_Request 1_. From the text on HTTP and CGI, list every part that an HTTP URL can consist of.
_Request 2_. Extend the text on HTTP and CGI, starting right after its last sentence.

_Passage provided_.
The Hypertext Transport Protocol (HTTP) is the common language that web browsers and web servers use to communicate with each other on the Internet. CGI is built on top of HTTP, so to understand CGI fully, it certainly helps to understand HTTP. One of the reasons CGI is so powerful is because it allows you to manipulate the metadata exchanged between the web browser and server and thus perform many useful tricks, including:
Serve content of varying type, language, or other encoding according to the client’s needs.
Check the user’s previous location.
Check the browser type and version and adapt your response to it.
Specify how long the client can cache a page before it is considered outdated and should be reloaded.
We won’t cover all of the details of HTTP, just what is important for our understanding of CGI. Specifically, we’ll focus on the request and response process: how browsers ask for and receive web pages.
If you are interested in understanding more about HTTP than we provide here, visit the World Wide Web Consortium’s web site at http://www.w3.org/Protocols/. On the other hand, if you are eager to get started writing CGI scripts, you may be tempted to skip this chapter. We encourage you not to. Although you can certainly learn to write CGI scripts without learning HTTP, without the bigger picture you may end up memorizing what to do instead of understanding why. This is certainly the most challenging chapter, however, because we cover a lot of material without many examples. So if you find it a little dry and want to peek ahead to the fun stuff, we’ll forgive you. Just be sure to return here later.
During our discussion of HTTP and CGI, we will be often be referring to URLs , or Uniform Resource Locators. If you have used the Web at all, then you are probably familiar with URLs. In web terms, a resource represents anything available on the web, whether it be an HTML page, an image, a CGI script, etc. URLs provide a standard way to locate these resources on the Web.
Note that URLs are not actually specific to HTTP; they can refer to resources in many protocols. Our discussion here will focus strictly on HTTP URLs.
HTTP URLs consist of a scheme, a host name, a port number, a path, a query string, and a fragment identifier, any of which may be omitted under certain circumstances (see Figure 2.1).
HTTP URLs contain the following elements:
The
scheme represents the protocol, and
for our purposes will either be http
or
https
.
https
represents a connection to a secure web server. Refer to The Secure Sockets Layer later in this chapter.

_Dataset section_.
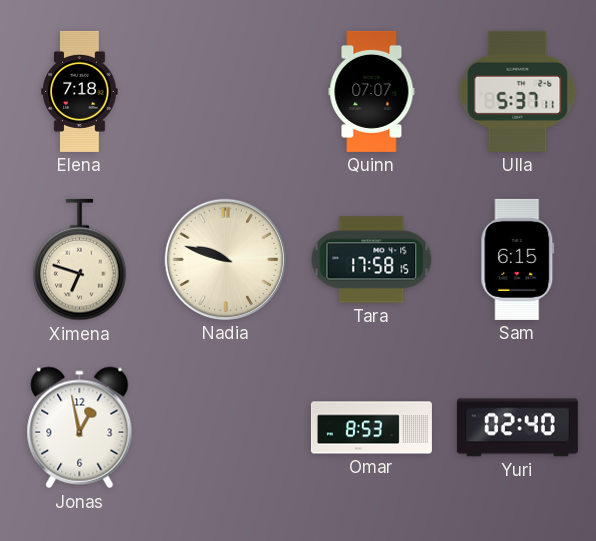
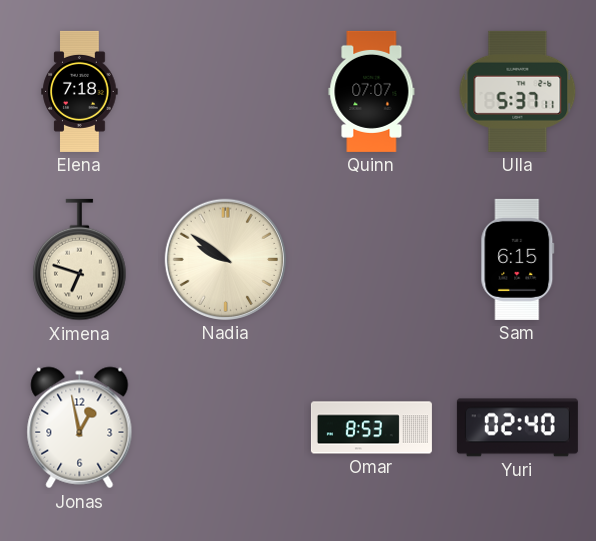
Nadia: 9:48 -> 9:51
Tara: 17:58 -> none
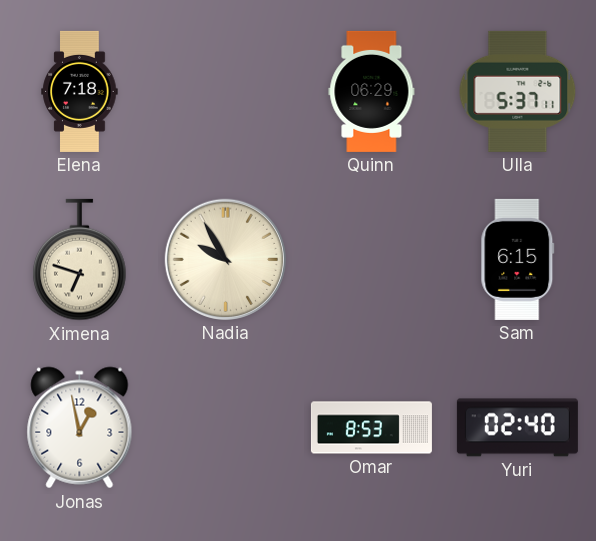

_Task output 1_. scheme, host name, port number, path, query string, fragment identifier

_Task output 2_.
The host identifies the machine running a web server. It can be a domain name or an IP address, although it is a bad idea to use IP addresses in URLs and is strongly discouraged. The problem is that IP addresses often change for any number of reasons: a web site may move from one machine to another, or it may relocate to another network. Domain names can remain constant in these cases, allowing these changes to remain hidden from the user.
The
port number is optional and may appear
in URLs only if the host is also included. The host and port are
separated by a colon. If the port is not specified, port 80 is used
for http
URLs and port 443 is used for
https
URLs.
It is possible to configure a web server to answer other ports. This is often done if two different web servers need to operate on the same machine, or if a web server is operated by someone who does not have sufficient rights on the machine to start a server on these ports (e.g., only root may bind to ports below 1024 on Unix machines). However, servers using ports other than the standard 80 and 443 may be inaccessible to users behind firewalls. Some firewalls are configured to restrict access to all but a narrow set of ports representing the defaults for certain allowed protocols.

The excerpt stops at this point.